—  Чертовски странное предположение, Дуэйн, такое впечатление, словно ты лучше знаешь, ездишь туда-сюда по территории и тому подобное.

    —  Ты... просто горный инженер и всё.

   — Да, но ты много знаешь про опасные вещества, идеально подходящие для бурной деятельности, если призадуматься, что тебе нужно сделать, когда выйдешь отсюда   —  так это выбрать любую шахту в Вета-Мадре, отправиться в ближайшую к ней кантину, и там ты погрузишься в работу квалифицированного персонала по обрушению, прежде чем догадаешься, кто оплачивает следующий раунд.

  —  С половиной из них, братишка, я буду поддерживать связь всегда из-за их работы в этом старом Порфириато, всё, что я должен был сделать   —  лишь однажды ошибиться в догадке.

   —  Возможно, именно это ты и сделал.

    — Значит, я в твоей власти, не так ли?

 — Интересно, шутил бы ты так же с настоящим Кизелгуром Кидом... не выражал бы ли ты ему больше почтения, черт, не знаю, даже демонстрировал бы страх?

  —   Кид, если мне позволено так тебя называть, я боюсь всё время.

   —  В смысле, в твоем мозгу есть пространство для возможности того, что ты обратился не к тому парню?

    — У федералов есть фотографии, я их видел.

  —  Никто никогда не выглядит так, как на их фотографиях, тебе уже следовало бы это знать.

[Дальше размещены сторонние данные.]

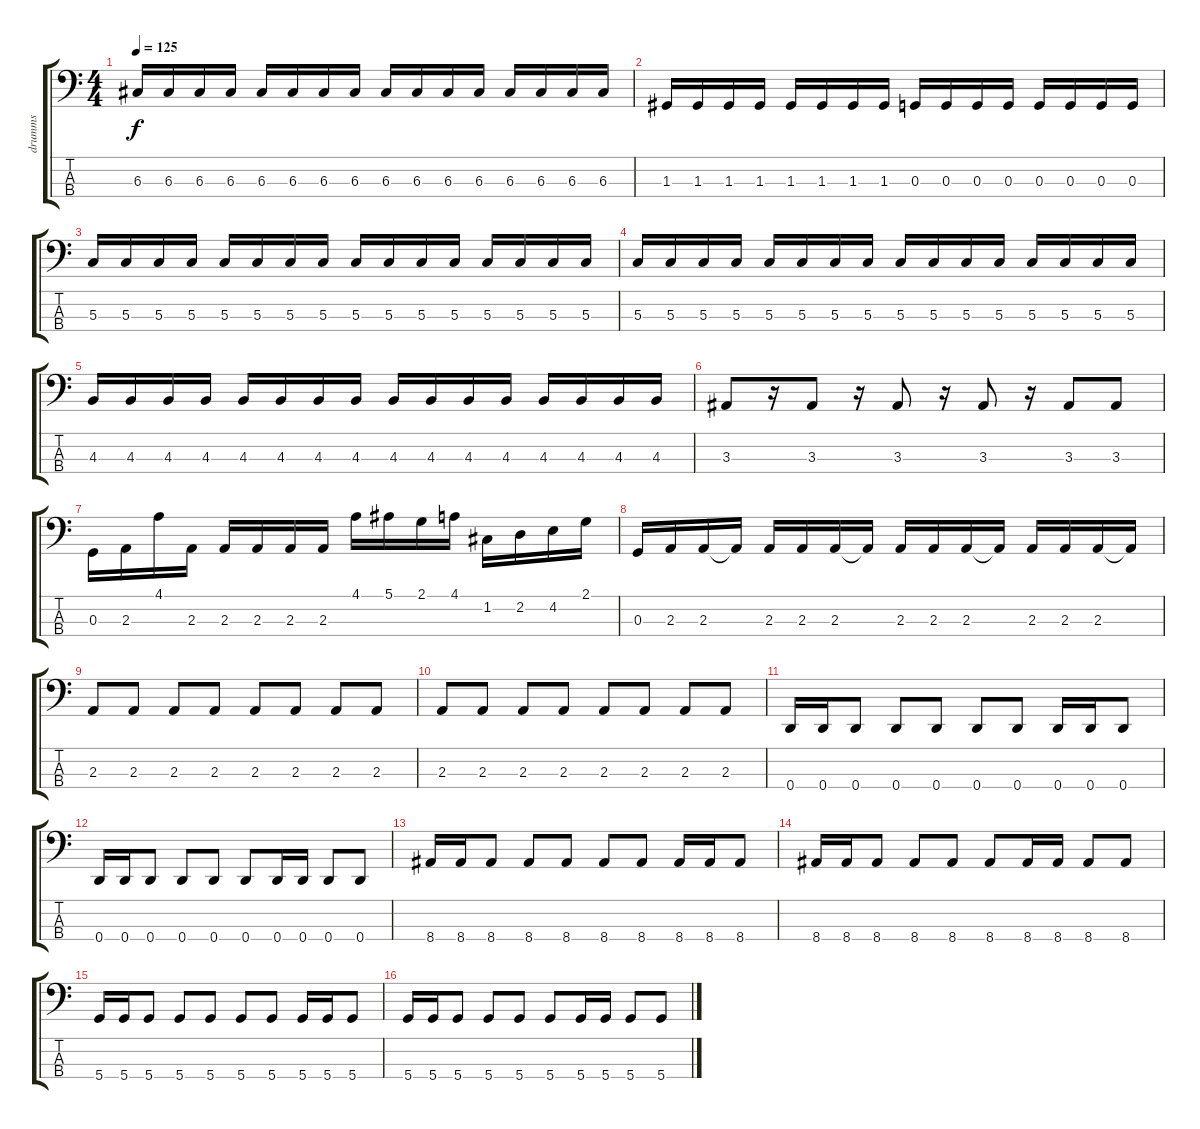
\track ("drumms" "drumms") {instrument electricbassfinger}
\staff {score tabs}
\tuning (F2 C2 G1 D1) {hide}
\ts (4 4)
\tempo 125
\clef f4
\ks c
6.3.16{dy f} 6.3.16 6.3.16 6.3.16 6.3.16 6.3.16 6.3.16 6.3.16 6.3.16 6.3.16 6.3.16 6.3.16 6.3.16 6.3.16 6.3.16 6.3.16 |
1.3.16 1.3.16 1.3.16 1.3.16 1.3.16 1.3.16 1.3.16 1.3.16 0.3.16 0.3.16 0.3.16 0.3.16 0.3.16 0.3.16 0.3.16 0.3.16 |
5.3.16 5.3.16 5.3.16 5.3.16 5.3.16 5.3.16 5.3.16 5.3.16 5.3.16 5.3.16 5.3.16 5.3.16 5.3.16 5.3.16 5.3.16 5.3.16 |
5.3.16 5.3.16 5.3.16 5.3.16 5.3.16 5.3.16 5.3.16 5.3.16 5.3.16 5.3.16 5.3.16 5.3.16 5.3.16 5.3.16 5.3.16 5.3.16 |
4.3.16 4.3.16 4.3.16 4.3.16 4.3.16 4.3.16 4.3.16 4.3.16 4.3.16 4.3.16 4.3.16 4.3.16 4.3.16 4.3.16 4.3.16 4.3.16 |
3.3.8 r.16 3.3.8 r.16 3.3.8 r.16 3.3.8 r.16 3.3.8 3.3.8 |
0.3.16 2.3.16 4.1.16 2.3.16 2.3.16 2.3.16 2.3.16 2.3.16 4.1.16 5.1.16 2.1.16 4.1.16 1.2.16 2.2.16 4.2.16 2.1.16 |
0.3.16 2.3.16 2.3.16 2.3{t}.16 2.3.16 2.3.16 2.3.16 2.3{t}.16 2.3.16 2.3.16 2.3.16 2.3{t}.16 2.3.16 2.3.16 2.3.16 2.3{t}.16 |
2.3.8{volume 0} 2.3.8{volume 16} 2.3.8 2.3.8 2.3.8 2.3.8 2.3.8 2.3.8 |
2.3.8 2.3.8 2.3.8 2.3.8 2.3.8 2.3.8 2.3.8 2.3.8 |
0.4.16 0.4.16 0.4.8 0.4.8 0.4.8 0.4.8 0.4.8 0.4.16 0.4.16 0.4.8 |
0.4.16 0.4.16 0.4.8 0.4.8 0.4.8 0.4.8 0.4.16 0.4.16 0.4.8 0.4.8 |
8.4.16 8.4.16 8.4.8 8.4.8 8.4.8 8.4.8 8.4.8 8.4.16 8.4.16 8.4.8 |
8.4.16 8.4.16 8.4.8 8.4.8 8.4.8 8.4.8 8.4.16 8.4.16 8.4.8 8.4.8 |
5.4.16 5.4.16 5.4.8 5.4.8 5.4.8 5.4.8 5.4.8 5.4.16 5.4.16 5.4.8 |
5.4.16 5.4.16 5.4.8 5.4.8 5.4.8 5.4.8 5.4.16 5.4.16 5.4.8 5.4.8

  —   Кроме того, я разговаривал с Братом Диско в Теллуриде. Он предсказал, что ты будешь здесь, и даже   — в чьей компании.

    —  Элмор думает, что я   — Кид?

   —  Элмор говорит, что только поэтому Боб Мелдрум не продырявил тебя сразу же, как только увидел.

    —  Я напугал Шнеллера Боба?

  —  Скорее   — профессиональная этика,   —  высказал мнение Дуэйн Провеко с выработанным добродушием.   —  А чтобы показать тебе всё честно и открыто, сегодня ночью мы отсюда сбежим.

  —   Как раз когда мне начало здесь нравиться. Почему ты не можешь сбежать один.

    —  Потому что все здесь думают, что ты   —  Кизелгур Кид, и ожидают побега.

    —  Но я   —  не он.

  — Но однажды какой-нибудь местный злодей не сможет удержаться и не вонзить свой нож cuchillo в твое сердце, просто ради славы, которую ему это принесет.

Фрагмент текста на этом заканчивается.